A similar question for $\tau_{3}=\min \{n: X_{n}=X_{n-1}=X_{n-2}=1\}$. How to calculate $E[S_{\tau_{3}}]$?
 A: May be I'm misunderstading something, but:
Let's divide the sequence $(X_i)$ into runs of $t\in \{0,1, 2\cdots\}$ consecutive zeros followed by a one.
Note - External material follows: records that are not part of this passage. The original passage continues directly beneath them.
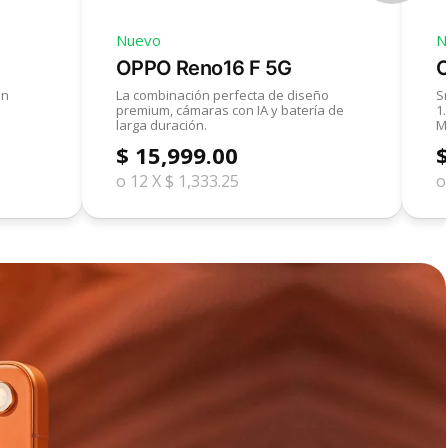
Nuevo
N
OPPO Reno16 F 5G
O
un
La combinación perfecta de diseño
S
premium, cámaras con IA y batería de
1
larga duración.
MP
$ 15,999.00
$
o 12 X $ 1,333.25
o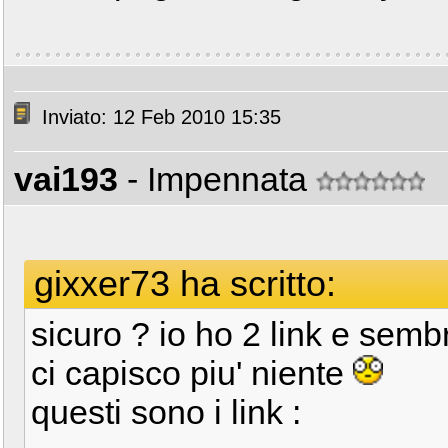
Inviato: 12 Feb 2010 15:35
vai193
- Impennata
gixxer73 ha scritto:
sicuro ? io ho 2 link e sem
ci capisco piu' niente
questi sono i link :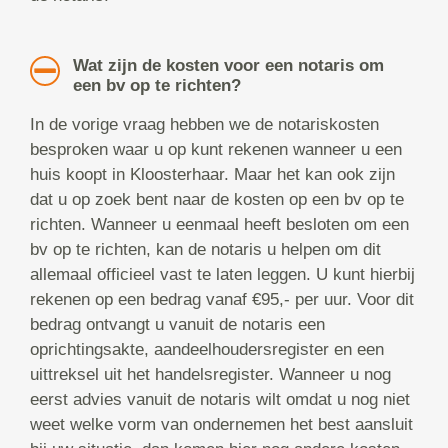
Wat zijn de kosten voor een notaris om
een bv op te richten?
In de vorige vraag hebben we de notariskosten
besproken waar u op kunt rekenen wanneer u een
huis koopt in Kloosterhaar. Maar het kan ook zijn
dat u op zoek bent naar de kosten op een bv op te
richten. Wanneer u eenmaal heeft besloten om een
bv op te richten, kan de notaris u helpen om dit
allemaal officieel vast te laten leggen. U kunt hierbij
rekenen op een bedrag vanaf €95,- per uur. Voor dit
bedrag ontvangt u vanuit de notaris een
oprichtingsakte, aandeelhoudersregister en een
uittreksel uit het handelsregister. Wanneer u nog
eerst advies vanuit de notaris wilt omdat u nog niet
weet welke vorm van ondernemen het best aansluit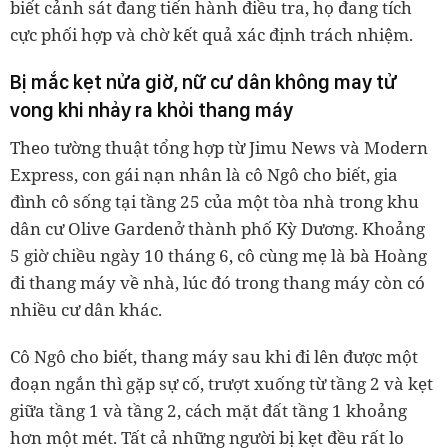
biết cảnh sát đang tiến hành điều tra, họ đang tích
cực phối hợp và chờ kết quả xác định trách nhiệm.
Bị mắc kẹt nửa giờ, nữ cư dân không may tử
vong khi nhảy ra khỏi thang máy
Theo tường thuật tổng hợp từ Jimu News và Modern
Express, con gái nạn nhân là cô Ngô cho biết, gia
đình cô sống tại tầng 25 của một tòa nhà trong khu
dân cư Olive Gardenở thành phố Kỳ Dương. Khoảng
5 giờ chiều ngày 10 tháng 6, cô cùng mẹ là bà Hoàng
đi thang máy về nhà, lúc đó trong thang máy còn có
nhiều cư dân khác.
Cô Ngô cho biết, thang máy sau khi đi lên được một
đoạn ngắn thì gặp sự cố, trượt xuống từ tầng 2 và kẹt
giữa tầng 1 và tầng 2, cách mặt đất tầng 1 khoảng
hơn một mét. Tất cả những người bị kẹt đều rất lo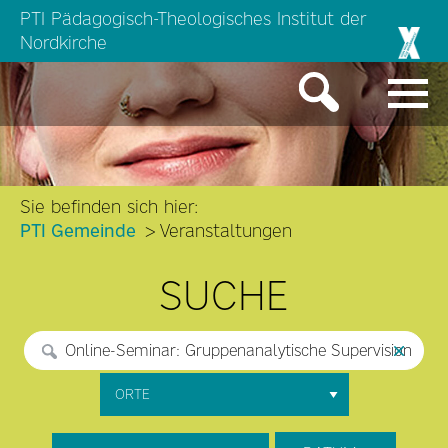
PTI Pädagogisch-Theologisches Institut der
Nordkirche
Sie befinden sich hier:
PTI Gemeinde
Veranstaltungen
SUCHE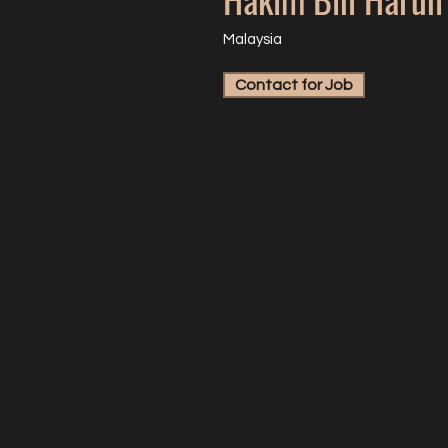
Malaysia
Contact for Job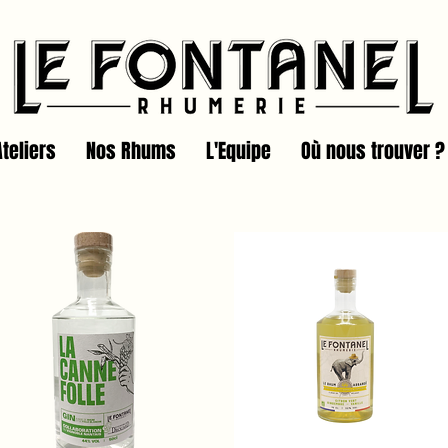
Ateliers
Nos Rhums
L'Equipe
Où nous trouver ?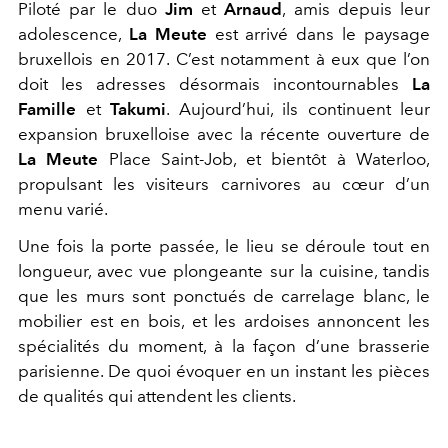
Piloté par le duo
Jim
et
Arnaud
, amis depuis leur
adolescence,
La Meute
est arrivé dans le paysage
bruxellois en 2017. C’est notamment à eux que l’on
doit les adresses désormais incontournables
La
Famille
et
Takumi
. Aujourd’hui, ils continuent leur
expansion bruxelloise avec la récente ouverture de
La Meute
Place Saint-Job, et bientôt à Waterloo,
propulsant les visiteurs carnivores au cœur d’un
menu varié.
Une fois la porte passée, le lieu se déroule tout en
longueur, avec vue plongeante sur la cuisine, tandis
que les murs sont ponctués de carrelage blanc, le
mobilier est en bois, et les ardoises annoncent les
spécialités du moment, à la façon d’une brasserie
parisienne. De quoi évoquer en un instant les pièces
de qualités qui attendent les clients.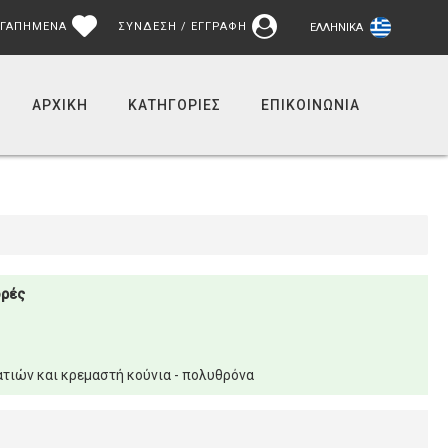
ΓΑΠΗΜΕΝΑ
ΣΥΝΔΕΣΗ / ΕΓΓΡΑΦΗ
ΕΛΛΗΝΙΚΆ
ΑΡΧΙΚΉ
ΚΑΤΗΓΟΡΙΕΣ
ΕΠΙΚΟΙΝΩΝΊΑ
ορές
τιών και κρεμαστή κούνια - πολυθρόνα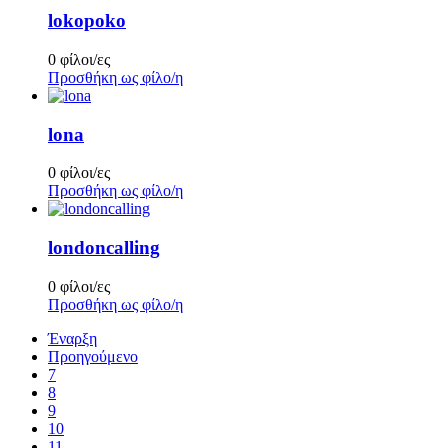
lokopoko
0 φίλοι/ες
Προσθήκη ως φίλο/η
lona
0 φίλοι/ες
Προσθήκη ως φίλο/η
londoncalling
0 φίλοι/ες
Προσθήκη ως φίλο/η
Έναρξη
Προηγούμενο
7
8
9
10
11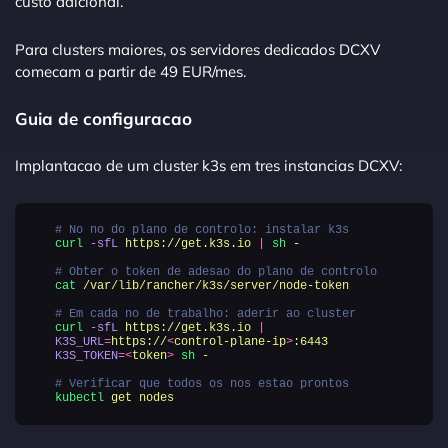
custo adicional.
Para clusters maiores, os servidores dedicados DCXV
comecam a partir de 49 EUR/mes.
Guia de configuracao
Implantacao de um cluster k3s em tres instancias DCXV:
# No no do plano de controlo: instalar k3s
curl
-sfL
https://get.k3s.io
|
sh
-
# Obter o token de adesao do plano de controlo
cat
/var/lib/rancher/k3s/server/node-token
# Em cada no de trabalho: aderir ao cluster
curl
-sfL
https://get.k3s.io
|
K3S_URL
=
https://
<
control-plane-ip
>
:6443
K3S_TOKEN
=<
token
>
sh
-
# Verificar que todos os nos estao prontos
kubectl
get
nodes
Let's call $Y_i$ the lengths of these subsequence.
Then $Y_i$ are iid geometric (starting at $1$), i.e. $P(Y_i=y)= p q^{y-1}$.
And the event $S_{\tau_{2}} =s$ corresponds to $\{Y_s=1 \wedge 1<k<s \implies Y_k >1 \}$
Then  $E[S_{\tau_{2}}] = 1 + \frac{1}{p}$
A: Sketch (almost solution):
Put $$A_n = \{ \text{ in  a set $\{ X_1, X_2, \ldots, X_n\}$ there's no two consecutive units \}} \}$$ $$= \{ \not \exists 1 \le i  \le n-1: X_i = X_{i+1} \} = \{ \tau_2 > n\}.$$
Put $a_n = P(A_n, X_n = 0 )$ and $b_n = P(B_n, X_n=1)$. We have
$$b_{n+1} = P(A_{n+1}, X_{n+1} = 1) = P(A_{n+1}, X_n = 0, X_{n+1} = 1) +  P(A_{n+1}, X_n = 1, X_{n+1} = 1)$$
$$ = P(A_{n}, X_n = 0, X_{n+1} = 1) + 0 = P(A_{n}, X_n = 0) P(X_{n+1} = 1) = \frac{a_n}2,$$
$$a_{n+1} = P(A_{n+1}, X_{n+1} = 0) = P(A_{n+1}, X_n = 0, X_{n+1} = 0) +  P(A_{n+1}, X_n = 1, X_{n+1} = 0)$$
$$ = P(A_{n}, X_n = 0, X_{n+1} = 0) +  P(A_{n}, X_n = 1, X_{n+1} = 0)=$$
$$ = P(A_{n}, X_n = 0)P(X_{n+1} = 0) +  P(A_{n}, X_n = 1)P( X_{n+1} = 0)=$$
$$ = a_n \frac12 + b_n \frac12 = \frac{a_n + b_n}2.$$
Thus
\begin{cases} b_{n+1} = \frac{a_n}2, \\ a_{n+1} = \frac{a_n + b_n}2. \end{cases}
We have $a_{n+1} = \frac{a_n + b_n}2 = \frac{a_n + \frac12 a_{n-1}}2$, i.e. $4a_{n+1} = 2a_n + a_{n-1}$. Hence $a_n = \frac{C_1}{2^n} \cos(\frac{\pi n}{3}) +  \frac{C_2}{2^n} \sin(\frac{\pi n}{3})$ and $b_{n+1} = a_n$. It's easy to find $a_1, a_2, b_1, b_2$ and hence to find $C_1$, $C_2$ and $a_n$, $b_n$. Finally $$E \tau_2 = \sum_{n \ge 0} P(\tau_2 > n) = \sum_{n \ge 0} P(A_n) = \sum_{n \ge 0} \big( P(A_n, X_n = 0) + P(A_n, X_n = 1) \big) = \sum_{n \ge 0} (a_n + b_n).  $$
As $\frac{a_n}{2^{-n}}$ and $\frac{b_n}{2^{-n}}$ are $O(1)$ we have $E \tau_2 < \infty$.
You can find $E \tau_3$ in the same way but with bigger amount of calculations.